Kubernetes Storage Concepts
There are a few concepts in Kubernetes that you need to know about in order to understand how storage within Kubernetes works.
- CSI (Container Storage Interface): CSI is an API standard that standardizes how storage providers integrate with Kubernetes. In this this case, Longhorn is a CSI-compliant implementation which allows on-premises storage. More information on CSI can be found here: https://kubernetes-csi.github.io/docs/
- Volumes: A volume is a directory, possibly with some data in it, which is accessible to the containers in a pod. How that directory comes to be, the medium that backs it, and the contents of it are determined by the particular volume type used. Source: https://kubernetes.io/docs/concepts/storage/volumes/
- Persistent Volume Claims: "A Persistent Volume Claim (PVC) in Kubernetes is like a request for storage by an application.
Here’s a simple analogy: Imagine you’re living in an apartment building (the Kubernetes cluster), and you need a storage unit (persistent storage). You don’t go and grab the storage space directly; instead, you make a request to the building manager (Kubernetes) for a specific size and type of storage. This request is the PVC. The building manager then finds an available storage unit (Persistent Volume or PV) that matches your request and gives you access to it." -ChatGPT
Honestly the way ChatGPT worded this was perfect. It's a way for the developers to request the storage they need. This wording is what made it click for me and you'll see why in a moment.
Why the multiple layers (Volumes, Persistent Volume Claim, Storage Class)?
There are multiple technology teams in globally sized enterprises each with their own responsibilities to keep the organization working as intended. With Kubernetes you can split responsibilities up.
For example, as a developer I want 50GB available for my application.

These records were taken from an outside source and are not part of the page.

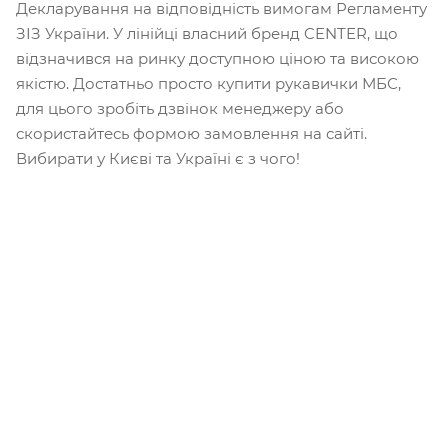
Декларування на відповідність вимогам Регламенту
ЗІЗ України. У лінійці власний бренд CENTER, що
відзначився на ринку доступною ціною та високою
якістю. Достатньо просто купити рукавички МБС,
для цього зробіть дзвінок менеджеру або
скористайтесь формою замовлення на сайті.
Вибирати у Києві та Україні є з чого!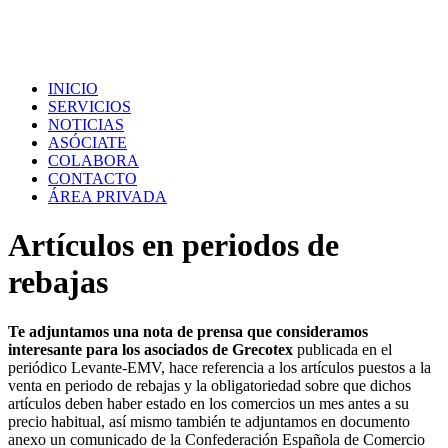
INICIO
SERVICIOS
NOTICIAS
ASÓCIATE
COLABORA
CONTACTO
ÁREA PRIVADA
Artículos en periodos de
rebajas
Te adjuntamos una nota de prensa que consideramos
interesante para los asociados de Grecotex
publicada en el
periódico Levante-EMV, hace referencia a los artículos puestos a la
venta en periodo de rebajas y la obligatoriedad sobre que dichos
artículos deben haber estado en los comercios un mes antes a su
precio habitual, así mismo también te adjuntamos en documento
anexo un comunicado de la Confederación Española de Comercio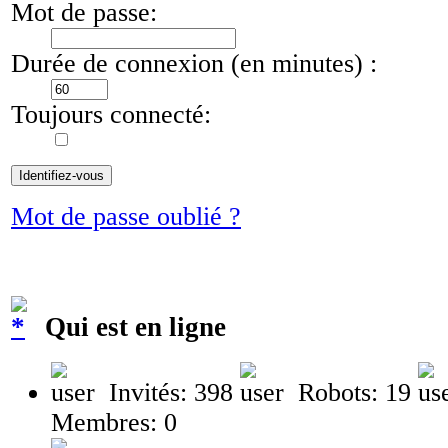
Mot de passe:
Durée de connexion (en minutes) :
Toujours connecté:
Mot de passe oublié ?
Qui est en ligne
Invités: 398
Robots: 19
Membres: 0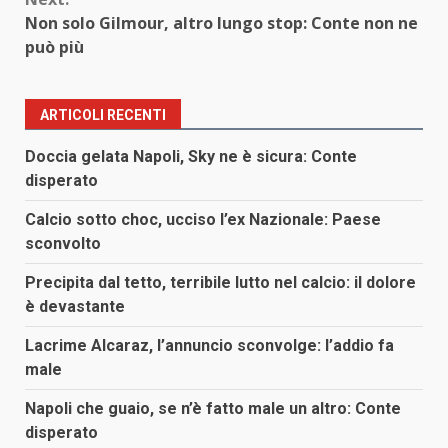
Non solo Gilmour, altro lungo stop: Conte non ne
può più
ARTICOLI RECENTI
Doccia gelata Napoli, Sky ne è sicura: Conte
disperato
Calcio sotto choc, ucciso l’ex Nazionale: Paese
sconvolto
Precipita dal tetto, terribile lutto nel calcio: il dolore
è devastante
Lacrime Alcaraz, l’annuncio sconvolge: l’addio fa
male
Napoli che guaio, se n’è fatto male un altro: Conte
disperato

I don't care about the underlying implementation details, just give me 50GB.
Likewise, as a devops engineer I want to deploy an application using CI/CD. I may not want to know about the storage medium and other facets, my job is to setup Jenkins, TeamCity, or any other CI/CD pipeline to get the application deployed. In this case, I may just need to create the helm chart that specifies the image used and the location from which to find the image. I don't care about the storage needed in this example as the developer has specified everything the application needs.
One more example would be the Infosec team requiring that certain network policies and role based access is in place. They can setup the roles and policies needed and may even work with the networking team for setting up the networking between the various applications.
Local Storage and Longhorn
Since I want to keep all my data within my network, I chose to use Longhorn as my storage class. By doing this, Longhorn will automatically create persistent volumes and replicas of those volumes spread across nodes in my cluster. Keeping in mind that nodes are physical machines, you can see how Longhorn has a layer of redundancy. It spreads copies of the data to different nodes depending on the number of replicas and backups that you want. Likewise, if a pod is removed, the data will still exist on those nodes meaning you have persistent storage and redundancy. Cool right? No need for AWS S3 for our homelab. Keep in mind that a proper backup plan should be done for production environments such as offsite backups, tape backups, multiple copies etc.
Conclusion
There are other features and options for your use with Longhorn. This post was a very brief overview of how storage persistence works in Kubernetes and how enterprise organizations might use Kubernetes with their teams. I highly recommend playing with a cluster hands on with Longhorn to see what issues you might face and how it works. In addition to storing data on prem, Longhorn can also backup to cloud storage such as AWS S3 so check it out!